DESCRIPTION OF THE TASK: Extract every row below that contains the string "left". The match is case-sensitive.

◇ ◇ ◇ ◇

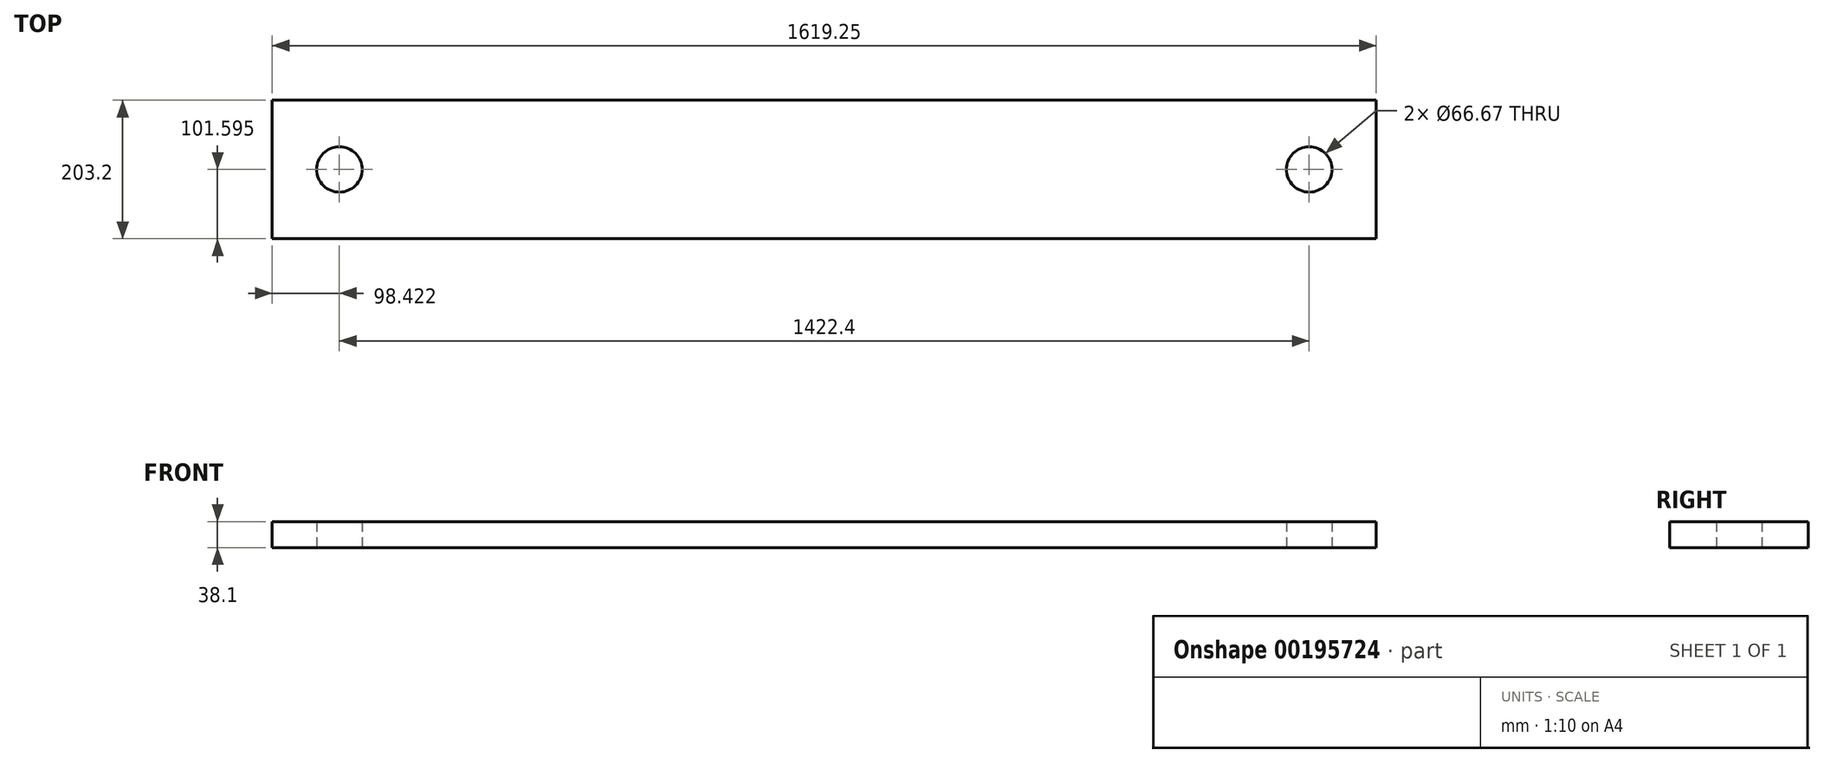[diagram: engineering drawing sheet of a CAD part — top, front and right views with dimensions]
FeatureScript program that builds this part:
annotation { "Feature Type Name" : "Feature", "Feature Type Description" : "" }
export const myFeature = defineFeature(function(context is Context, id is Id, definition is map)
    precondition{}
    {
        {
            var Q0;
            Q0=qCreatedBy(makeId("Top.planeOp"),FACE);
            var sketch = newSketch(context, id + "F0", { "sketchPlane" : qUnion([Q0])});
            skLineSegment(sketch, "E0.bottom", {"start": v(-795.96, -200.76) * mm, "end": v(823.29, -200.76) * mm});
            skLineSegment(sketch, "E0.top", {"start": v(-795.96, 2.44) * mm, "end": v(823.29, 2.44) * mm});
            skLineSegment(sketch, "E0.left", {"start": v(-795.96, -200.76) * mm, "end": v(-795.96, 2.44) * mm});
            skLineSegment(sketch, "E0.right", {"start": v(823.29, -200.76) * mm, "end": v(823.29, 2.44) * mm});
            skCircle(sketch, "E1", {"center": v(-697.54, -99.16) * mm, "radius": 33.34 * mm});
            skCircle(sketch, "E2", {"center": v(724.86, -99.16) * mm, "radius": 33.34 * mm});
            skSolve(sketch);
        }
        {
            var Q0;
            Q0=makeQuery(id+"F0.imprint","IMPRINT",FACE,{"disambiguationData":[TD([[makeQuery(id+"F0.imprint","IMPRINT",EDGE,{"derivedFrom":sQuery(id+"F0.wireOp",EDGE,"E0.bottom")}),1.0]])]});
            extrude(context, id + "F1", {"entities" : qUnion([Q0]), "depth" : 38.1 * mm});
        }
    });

◇ ◇ ◇ ◇

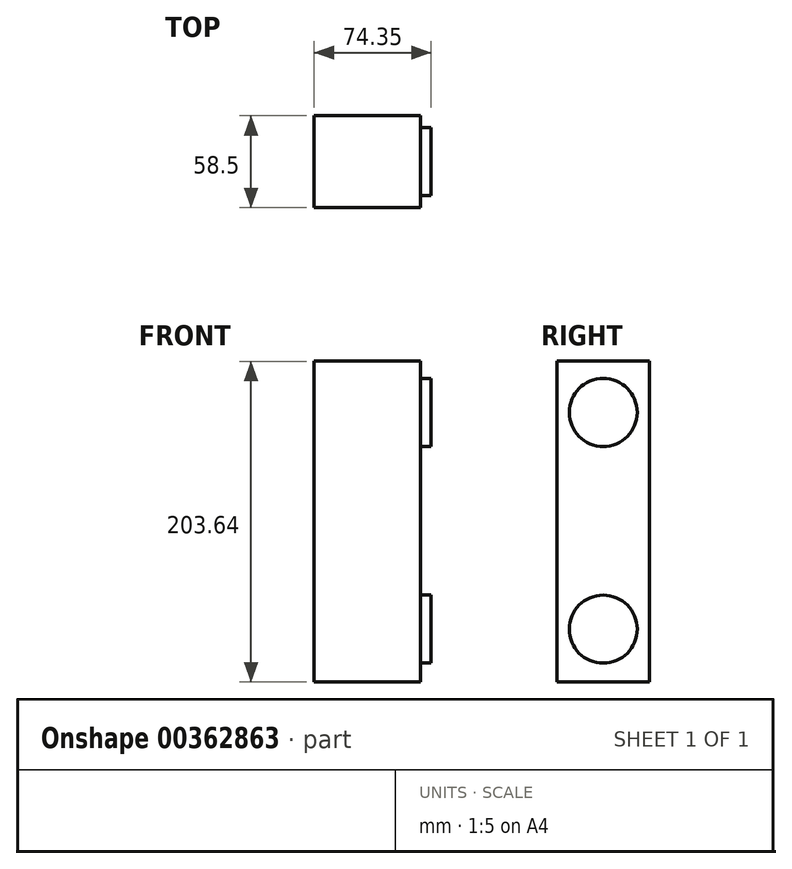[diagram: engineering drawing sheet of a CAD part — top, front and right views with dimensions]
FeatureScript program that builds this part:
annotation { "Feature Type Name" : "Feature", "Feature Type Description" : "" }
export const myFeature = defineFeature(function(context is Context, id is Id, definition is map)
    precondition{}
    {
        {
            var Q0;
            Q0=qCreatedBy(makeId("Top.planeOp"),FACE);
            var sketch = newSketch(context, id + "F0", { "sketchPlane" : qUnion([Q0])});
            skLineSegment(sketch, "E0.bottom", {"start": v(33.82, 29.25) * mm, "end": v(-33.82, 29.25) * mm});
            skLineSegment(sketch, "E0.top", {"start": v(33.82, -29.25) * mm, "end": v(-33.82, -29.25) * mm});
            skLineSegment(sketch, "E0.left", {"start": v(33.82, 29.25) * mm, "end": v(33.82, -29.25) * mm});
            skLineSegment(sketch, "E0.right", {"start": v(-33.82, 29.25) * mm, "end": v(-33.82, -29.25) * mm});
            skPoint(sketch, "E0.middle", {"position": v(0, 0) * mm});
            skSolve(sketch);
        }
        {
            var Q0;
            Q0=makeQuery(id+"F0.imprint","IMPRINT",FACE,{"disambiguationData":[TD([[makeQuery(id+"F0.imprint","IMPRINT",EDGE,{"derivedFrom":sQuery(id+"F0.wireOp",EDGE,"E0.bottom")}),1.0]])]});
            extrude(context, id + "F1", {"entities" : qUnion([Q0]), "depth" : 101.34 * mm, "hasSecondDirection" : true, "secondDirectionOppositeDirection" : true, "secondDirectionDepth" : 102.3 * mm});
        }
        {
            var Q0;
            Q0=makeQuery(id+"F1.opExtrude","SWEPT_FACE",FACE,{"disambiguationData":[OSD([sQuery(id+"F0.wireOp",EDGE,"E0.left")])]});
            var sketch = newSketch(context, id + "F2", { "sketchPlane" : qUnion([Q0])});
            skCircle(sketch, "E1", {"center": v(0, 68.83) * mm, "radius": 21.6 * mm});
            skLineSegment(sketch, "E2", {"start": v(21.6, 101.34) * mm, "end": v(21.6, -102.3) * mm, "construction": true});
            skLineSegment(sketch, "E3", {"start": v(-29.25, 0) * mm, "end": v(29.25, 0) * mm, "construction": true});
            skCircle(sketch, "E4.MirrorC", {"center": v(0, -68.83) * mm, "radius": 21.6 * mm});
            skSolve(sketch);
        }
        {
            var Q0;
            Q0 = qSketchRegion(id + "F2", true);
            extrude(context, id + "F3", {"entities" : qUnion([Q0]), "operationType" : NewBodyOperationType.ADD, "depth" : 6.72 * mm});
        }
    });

◇ ◇ ◇ ◇

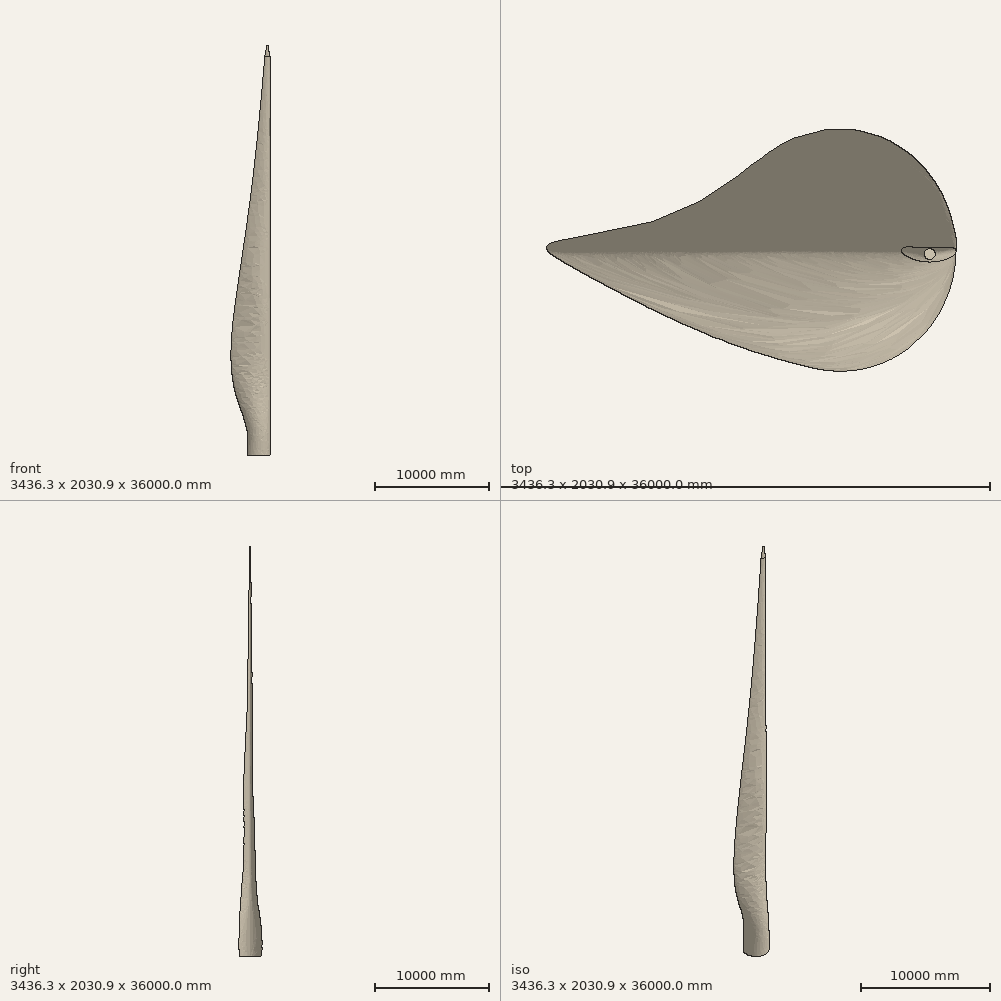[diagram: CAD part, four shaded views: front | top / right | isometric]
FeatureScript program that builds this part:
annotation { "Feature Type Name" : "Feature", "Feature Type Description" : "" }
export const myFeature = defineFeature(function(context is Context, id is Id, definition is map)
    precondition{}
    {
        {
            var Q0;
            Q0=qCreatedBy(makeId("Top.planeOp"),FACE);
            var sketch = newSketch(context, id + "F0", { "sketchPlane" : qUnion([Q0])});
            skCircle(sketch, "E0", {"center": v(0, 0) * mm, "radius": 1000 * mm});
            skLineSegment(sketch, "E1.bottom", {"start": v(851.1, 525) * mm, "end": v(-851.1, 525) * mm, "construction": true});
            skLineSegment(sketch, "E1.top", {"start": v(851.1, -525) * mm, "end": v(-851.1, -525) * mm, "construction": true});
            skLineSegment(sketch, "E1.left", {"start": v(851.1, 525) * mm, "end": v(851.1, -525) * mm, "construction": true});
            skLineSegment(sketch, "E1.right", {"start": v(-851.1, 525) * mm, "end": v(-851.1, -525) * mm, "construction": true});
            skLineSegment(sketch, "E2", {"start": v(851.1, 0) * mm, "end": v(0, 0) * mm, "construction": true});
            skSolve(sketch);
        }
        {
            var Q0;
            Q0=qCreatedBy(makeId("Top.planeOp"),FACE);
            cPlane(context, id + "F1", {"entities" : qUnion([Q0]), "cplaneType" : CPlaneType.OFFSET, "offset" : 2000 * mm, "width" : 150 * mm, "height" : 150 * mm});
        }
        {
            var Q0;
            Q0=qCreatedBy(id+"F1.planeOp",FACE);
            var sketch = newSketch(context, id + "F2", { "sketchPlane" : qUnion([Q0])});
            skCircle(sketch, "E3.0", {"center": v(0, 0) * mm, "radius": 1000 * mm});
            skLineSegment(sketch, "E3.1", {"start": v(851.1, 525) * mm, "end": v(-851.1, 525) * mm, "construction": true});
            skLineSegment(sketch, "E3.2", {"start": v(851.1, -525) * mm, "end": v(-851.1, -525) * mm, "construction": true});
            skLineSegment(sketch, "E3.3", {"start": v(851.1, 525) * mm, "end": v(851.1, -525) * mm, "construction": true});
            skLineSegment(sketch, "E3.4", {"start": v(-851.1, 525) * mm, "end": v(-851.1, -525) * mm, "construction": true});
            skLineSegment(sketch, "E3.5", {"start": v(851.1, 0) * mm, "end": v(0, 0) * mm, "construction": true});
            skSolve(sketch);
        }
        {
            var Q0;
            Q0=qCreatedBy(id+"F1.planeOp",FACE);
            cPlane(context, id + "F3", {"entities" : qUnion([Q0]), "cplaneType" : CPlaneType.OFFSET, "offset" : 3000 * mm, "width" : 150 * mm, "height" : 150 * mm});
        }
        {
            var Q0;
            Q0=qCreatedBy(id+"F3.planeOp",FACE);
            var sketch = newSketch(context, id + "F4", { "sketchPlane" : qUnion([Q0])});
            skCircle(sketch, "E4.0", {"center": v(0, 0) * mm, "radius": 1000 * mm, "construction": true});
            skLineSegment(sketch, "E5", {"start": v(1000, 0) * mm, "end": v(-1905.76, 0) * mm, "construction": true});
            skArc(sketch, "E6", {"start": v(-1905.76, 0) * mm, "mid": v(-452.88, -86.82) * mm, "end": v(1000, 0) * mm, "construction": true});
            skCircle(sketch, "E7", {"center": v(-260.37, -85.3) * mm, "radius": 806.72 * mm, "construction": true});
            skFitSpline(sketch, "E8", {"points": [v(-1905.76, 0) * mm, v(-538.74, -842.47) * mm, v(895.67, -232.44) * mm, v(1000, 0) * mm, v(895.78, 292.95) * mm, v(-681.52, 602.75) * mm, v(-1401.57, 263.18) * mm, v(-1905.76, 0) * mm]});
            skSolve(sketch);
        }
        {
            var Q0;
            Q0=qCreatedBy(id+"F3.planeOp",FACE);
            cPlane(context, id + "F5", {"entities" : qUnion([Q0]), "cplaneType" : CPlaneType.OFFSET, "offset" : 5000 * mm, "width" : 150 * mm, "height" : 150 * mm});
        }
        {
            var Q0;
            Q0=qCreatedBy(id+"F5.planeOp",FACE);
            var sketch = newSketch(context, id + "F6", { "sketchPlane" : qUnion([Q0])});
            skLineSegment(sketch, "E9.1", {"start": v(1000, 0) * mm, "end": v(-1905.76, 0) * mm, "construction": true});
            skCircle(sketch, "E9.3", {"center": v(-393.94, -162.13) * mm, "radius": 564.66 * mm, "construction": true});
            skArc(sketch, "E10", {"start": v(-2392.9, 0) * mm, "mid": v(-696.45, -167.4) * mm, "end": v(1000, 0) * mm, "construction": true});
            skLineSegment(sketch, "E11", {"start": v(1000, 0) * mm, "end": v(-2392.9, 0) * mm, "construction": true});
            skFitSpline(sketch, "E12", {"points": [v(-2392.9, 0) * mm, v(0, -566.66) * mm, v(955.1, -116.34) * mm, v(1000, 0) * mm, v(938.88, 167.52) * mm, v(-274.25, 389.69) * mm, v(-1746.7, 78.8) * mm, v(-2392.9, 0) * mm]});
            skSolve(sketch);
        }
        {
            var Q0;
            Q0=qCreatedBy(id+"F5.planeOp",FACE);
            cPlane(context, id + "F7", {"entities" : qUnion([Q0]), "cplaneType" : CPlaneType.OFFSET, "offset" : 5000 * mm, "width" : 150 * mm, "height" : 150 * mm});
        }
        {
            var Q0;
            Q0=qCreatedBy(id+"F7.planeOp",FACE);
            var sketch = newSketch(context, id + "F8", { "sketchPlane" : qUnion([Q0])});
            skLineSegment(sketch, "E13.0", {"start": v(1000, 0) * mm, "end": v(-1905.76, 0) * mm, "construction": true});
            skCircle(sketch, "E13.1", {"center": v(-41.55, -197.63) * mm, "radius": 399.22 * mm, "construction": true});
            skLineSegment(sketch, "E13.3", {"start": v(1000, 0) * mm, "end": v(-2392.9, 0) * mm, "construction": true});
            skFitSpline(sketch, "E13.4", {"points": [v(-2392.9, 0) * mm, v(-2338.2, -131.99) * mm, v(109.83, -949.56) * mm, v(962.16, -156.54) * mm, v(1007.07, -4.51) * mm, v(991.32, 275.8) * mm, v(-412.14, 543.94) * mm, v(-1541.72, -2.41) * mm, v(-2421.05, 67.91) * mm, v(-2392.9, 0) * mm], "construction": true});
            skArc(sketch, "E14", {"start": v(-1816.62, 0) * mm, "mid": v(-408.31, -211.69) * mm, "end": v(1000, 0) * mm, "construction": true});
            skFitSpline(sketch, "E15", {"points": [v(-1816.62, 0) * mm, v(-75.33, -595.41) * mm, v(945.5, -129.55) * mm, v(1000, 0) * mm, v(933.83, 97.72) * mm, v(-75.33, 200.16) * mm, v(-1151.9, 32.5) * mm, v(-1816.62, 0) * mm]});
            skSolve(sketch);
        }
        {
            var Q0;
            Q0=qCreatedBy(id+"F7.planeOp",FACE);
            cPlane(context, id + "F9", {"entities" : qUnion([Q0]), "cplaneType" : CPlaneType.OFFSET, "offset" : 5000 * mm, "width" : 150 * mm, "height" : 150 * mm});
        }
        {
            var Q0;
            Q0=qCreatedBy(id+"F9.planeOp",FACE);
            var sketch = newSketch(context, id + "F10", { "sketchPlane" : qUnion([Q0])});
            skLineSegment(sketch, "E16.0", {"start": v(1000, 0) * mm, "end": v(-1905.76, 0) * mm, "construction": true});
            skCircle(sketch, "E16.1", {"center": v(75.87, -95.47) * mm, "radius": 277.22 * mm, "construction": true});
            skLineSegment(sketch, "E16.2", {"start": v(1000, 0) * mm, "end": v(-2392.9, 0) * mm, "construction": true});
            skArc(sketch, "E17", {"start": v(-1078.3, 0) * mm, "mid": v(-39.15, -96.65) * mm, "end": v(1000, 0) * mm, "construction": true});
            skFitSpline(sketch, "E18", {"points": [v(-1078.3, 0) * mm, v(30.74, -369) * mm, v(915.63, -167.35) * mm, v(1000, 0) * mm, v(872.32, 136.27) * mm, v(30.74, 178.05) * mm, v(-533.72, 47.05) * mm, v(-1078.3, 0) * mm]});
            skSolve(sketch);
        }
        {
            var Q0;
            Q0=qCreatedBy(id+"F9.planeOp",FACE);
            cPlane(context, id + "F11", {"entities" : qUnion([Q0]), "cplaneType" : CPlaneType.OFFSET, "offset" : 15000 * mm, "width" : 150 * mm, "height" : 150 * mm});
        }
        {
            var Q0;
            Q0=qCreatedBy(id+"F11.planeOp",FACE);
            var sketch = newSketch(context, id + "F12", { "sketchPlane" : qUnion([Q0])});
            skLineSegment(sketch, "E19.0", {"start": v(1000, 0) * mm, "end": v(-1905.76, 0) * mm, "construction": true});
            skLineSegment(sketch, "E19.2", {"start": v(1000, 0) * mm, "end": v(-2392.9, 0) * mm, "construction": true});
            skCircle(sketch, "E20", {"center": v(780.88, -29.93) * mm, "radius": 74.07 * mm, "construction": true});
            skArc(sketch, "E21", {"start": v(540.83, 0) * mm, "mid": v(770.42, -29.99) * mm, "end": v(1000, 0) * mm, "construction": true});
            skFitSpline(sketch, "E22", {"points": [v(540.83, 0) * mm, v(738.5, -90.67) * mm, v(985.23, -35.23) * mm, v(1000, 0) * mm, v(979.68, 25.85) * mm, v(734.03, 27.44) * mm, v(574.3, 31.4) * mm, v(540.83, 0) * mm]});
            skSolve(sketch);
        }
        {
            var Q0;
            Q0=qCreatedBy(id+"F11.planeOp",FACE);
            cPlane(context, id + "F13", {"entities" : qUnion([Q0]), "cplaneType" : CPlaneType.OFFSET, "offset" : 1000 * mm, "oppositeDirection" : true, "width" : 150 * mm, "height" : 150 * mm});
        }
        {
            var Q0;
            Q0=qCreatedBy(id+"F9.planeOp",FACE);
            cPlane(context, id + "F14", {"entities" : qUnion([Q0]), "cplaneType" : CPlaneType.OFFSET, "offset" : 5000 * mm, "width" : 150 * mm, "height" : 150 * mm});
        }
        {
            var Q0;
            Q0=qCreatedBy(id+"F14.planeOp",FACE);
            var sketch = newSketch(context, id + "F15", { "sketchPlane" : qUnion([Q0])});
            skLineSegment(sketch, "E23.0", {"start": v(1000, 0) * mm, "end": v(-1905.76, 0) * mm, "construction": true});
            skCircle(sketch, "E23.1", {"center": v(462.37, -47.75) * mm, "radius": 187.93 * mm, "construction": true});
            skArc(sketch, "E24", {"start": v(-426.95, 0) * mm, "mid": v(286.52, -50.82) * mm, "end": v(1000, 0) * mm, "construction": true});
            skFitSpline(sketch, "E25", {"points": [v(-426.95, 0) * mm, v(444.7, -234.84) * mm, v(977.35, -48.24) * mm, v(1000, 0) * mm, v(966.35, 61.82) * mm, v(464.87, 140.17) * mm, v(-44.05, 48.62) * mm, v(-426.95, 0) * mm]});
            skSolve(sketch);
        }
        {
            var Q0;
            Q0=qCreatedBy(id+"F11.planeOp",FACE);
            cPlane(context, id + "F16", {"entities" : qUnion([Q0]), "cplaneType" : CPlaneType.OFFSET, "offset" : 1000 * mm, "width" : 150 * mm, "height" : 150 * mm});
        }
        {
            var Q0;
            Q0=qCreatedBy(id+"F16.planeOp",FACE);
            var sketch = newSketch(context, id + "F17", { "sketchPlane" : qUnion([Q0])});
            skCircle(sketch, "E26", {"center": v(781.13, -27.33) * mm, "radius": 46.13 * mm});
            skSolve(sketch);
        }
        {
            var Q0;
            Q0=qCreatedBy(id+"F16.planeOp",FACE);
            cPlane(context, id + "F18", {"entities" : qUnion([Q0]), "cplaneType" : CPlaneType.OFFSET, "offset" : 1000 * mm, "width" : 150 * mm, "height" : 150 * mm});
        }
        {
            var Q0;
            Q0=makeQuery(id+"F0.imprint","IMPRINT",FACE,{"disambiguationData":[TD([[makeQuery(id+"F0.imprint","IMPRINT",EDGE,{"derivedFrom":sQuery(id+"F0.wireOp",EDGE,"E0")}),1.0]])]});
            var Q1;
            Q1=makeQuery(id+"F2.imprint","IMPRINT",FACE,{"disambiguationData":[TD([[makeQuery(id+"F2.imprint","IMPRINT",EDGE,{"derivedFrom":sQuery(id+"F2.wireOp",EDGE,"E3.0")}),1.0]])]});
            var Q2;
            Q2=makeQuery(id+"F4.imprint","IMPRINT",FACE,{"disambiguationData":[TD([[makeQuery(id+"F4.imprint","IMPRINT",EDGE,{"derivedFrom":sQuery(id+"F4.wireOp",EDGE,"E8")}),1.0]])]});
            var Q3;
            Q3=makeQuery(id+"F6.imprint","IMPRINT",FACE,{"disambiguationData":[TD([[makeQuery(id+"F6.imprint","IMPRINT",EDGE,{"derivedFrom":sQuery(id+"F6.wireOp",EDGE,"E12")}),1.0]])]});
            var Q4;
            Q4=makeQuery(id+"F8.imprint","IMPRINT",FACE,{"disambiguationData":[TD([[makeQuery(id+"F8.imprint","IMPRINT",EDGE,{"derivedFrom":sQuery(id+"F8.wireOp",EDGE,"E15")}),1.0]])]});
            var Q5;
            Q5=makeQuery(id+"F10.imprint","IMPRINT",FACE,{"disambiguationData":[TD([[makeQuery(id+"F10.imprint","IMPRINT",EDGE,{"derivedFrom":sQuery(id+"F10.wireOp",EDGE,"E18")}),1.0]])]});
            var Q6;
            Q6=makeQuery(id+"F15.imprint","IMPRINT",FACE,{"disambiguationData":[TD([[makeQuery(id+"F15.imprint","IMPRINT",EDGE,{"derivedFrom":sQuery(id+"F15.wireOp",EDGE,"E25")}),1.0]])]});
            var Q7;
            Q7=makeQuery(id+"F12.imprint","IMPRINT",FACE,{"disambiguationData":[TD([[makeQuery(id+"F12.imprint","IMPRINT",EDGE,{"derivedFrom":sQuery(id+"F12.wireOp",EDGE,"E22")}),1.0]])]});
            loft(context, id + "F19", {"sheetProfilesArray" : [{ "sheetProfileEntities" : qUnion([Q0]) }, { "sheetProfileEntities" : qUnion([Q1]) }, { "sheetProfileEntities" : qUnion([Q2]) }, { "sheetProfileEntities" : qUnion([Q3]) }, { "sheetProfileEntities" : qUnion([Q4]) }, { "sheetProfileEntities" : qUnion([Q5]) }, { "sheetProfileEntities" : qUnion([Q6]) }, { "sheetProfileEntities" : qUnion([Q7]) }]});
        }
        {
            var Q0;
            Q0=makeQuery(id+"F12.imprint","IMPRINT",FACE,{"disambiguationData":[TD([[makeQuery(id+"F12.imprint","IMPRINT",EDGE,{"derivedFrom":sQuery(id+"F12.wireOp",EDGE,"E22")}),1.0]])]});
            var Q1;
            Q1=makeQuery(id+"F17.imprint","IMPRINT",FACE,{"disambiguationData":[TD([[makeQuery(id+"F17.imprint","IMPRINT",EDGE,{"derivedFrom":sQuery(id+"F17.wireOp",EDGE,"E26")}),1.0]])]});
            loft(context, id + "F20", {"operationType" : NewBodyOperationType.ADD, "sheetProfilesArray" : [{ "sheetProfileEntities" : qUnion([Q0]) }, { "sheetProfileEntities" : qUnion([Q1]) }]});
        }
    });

◇ ◇ ◇ ◇

WRITTEN ANSWER:
            skLineSegment(sketch, "E0.left", {"start": v(-795.96, -200.76) * mm, "end": v(-795.96, 2.44) * mm});
            skLineSegment(sketch, "E0.left", {"start": v(33.82, 29.25) * mm, "end": v(33.82, -29.25) * mm});
            Q0=makeQuery(id+"F1.opExtrude","SWEPT_FACE",FACE,{"disambiguationData":[OSD([sQuery(id+"F0.wireOp",EDGE,"E0.left")])]});
            skLineSegment(sketch, "E1.left", {"start": v(851.1, 525) * mm, "end": v(851.1, -525) * mm, "construction": true});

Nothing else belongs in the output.